Start of Given data

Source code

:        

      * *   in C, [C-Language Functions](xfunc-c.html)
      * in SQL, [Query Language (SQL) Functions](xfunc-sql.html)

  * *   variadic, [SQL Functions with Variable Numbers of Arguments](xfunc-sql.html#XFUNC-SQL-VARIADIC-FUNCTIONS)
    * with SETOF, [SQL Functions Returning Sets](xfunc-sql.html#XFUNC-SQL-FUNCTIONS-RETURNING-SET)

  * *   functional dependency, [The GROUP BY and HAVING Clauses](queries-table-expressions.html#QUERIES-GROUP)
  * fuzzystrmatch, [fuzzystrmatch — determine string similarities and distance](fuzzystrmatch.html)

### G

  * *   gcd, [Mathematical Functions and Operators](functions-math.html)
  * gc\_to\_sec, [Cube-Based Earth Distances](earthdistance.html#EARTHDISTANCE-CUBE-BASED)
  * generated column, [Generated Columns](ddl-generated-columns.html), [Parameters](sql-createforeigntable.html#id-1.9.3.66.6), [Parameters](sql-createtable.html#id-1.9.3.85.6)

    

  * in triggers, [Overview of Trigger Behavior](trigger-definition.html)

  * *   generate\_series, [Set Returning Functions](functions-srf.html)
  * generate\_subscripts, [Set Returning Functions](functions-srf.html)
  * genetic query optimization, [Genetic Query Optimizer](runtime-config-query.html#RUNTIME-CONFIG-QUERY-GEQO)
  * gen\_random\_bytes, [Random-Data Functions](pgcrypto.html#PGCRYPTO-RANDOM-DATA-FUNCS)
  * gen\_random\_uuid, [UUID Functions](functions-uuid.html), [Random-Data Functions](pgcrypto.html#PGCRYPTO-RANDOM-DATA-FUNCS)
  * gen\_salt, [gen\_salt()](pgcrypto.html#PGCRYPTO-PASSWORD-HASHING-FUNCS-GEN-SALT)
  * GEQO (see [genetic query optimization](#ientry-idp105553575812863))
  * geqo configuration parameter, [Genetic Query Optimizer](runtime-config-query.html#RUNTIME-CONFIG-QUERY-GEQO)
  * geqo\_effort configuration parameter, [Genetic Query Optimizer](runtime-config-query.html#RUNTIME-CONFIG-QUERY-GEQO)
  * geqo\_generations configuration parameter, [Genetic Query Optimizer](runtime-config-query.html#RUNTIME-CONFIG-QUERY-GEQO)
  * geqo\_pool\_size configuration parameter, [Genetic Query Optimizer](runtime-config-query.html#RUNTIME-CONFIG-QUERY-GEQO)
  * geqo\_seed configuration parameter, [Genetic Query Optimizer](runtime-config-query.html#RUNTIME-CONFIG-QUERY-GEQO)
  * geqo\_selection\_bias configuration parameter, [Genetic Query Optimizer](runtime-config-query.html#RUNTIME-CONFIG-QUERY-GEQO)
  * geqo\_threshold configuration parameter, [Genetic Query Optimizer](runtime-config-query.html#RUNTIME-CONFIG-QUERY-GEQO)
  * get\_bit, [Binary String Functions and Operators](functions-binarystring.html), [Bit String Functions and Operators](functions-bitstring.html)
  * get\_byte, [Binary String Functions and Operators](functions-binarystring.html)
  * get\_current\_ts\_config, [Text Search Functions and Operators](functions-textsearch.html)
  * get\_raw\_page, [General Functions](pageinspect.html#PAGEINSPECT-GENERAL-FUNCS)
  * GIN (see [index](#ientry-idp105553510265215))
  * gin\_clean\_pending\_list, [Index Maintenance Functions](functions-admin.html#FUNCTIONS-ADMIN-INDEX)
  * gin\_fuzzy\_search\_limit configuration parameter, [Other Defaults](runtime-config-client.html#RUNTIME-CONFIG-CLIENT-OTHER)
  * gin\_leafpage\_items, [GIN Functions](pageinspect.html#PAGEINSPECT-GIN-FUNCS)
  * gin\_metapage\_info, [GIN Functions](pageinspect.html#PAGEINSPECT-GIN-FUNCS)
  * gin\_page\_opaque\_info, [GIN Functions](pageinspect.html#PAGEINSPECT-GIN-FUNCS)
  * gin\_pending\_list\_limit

End of Given data

Directions → Beginning with the first line of the entries, repeat each line exactly until you have reproduced the one containing "variadic, [SQL Functions", and add nothing further.

Answer to this problem →
Source code

:        

      * *   in C, [C-Language Functions](xfunc-c.html)
      * in SQL, [Query Language (SQL) Functions](xfunc-sql.html)

  * *   variadic, [SQL Functions with Variable Numbers of Arguments](xfunc-sql.html#XFUNC-SQL-VARIADIC-FUNCTIONS)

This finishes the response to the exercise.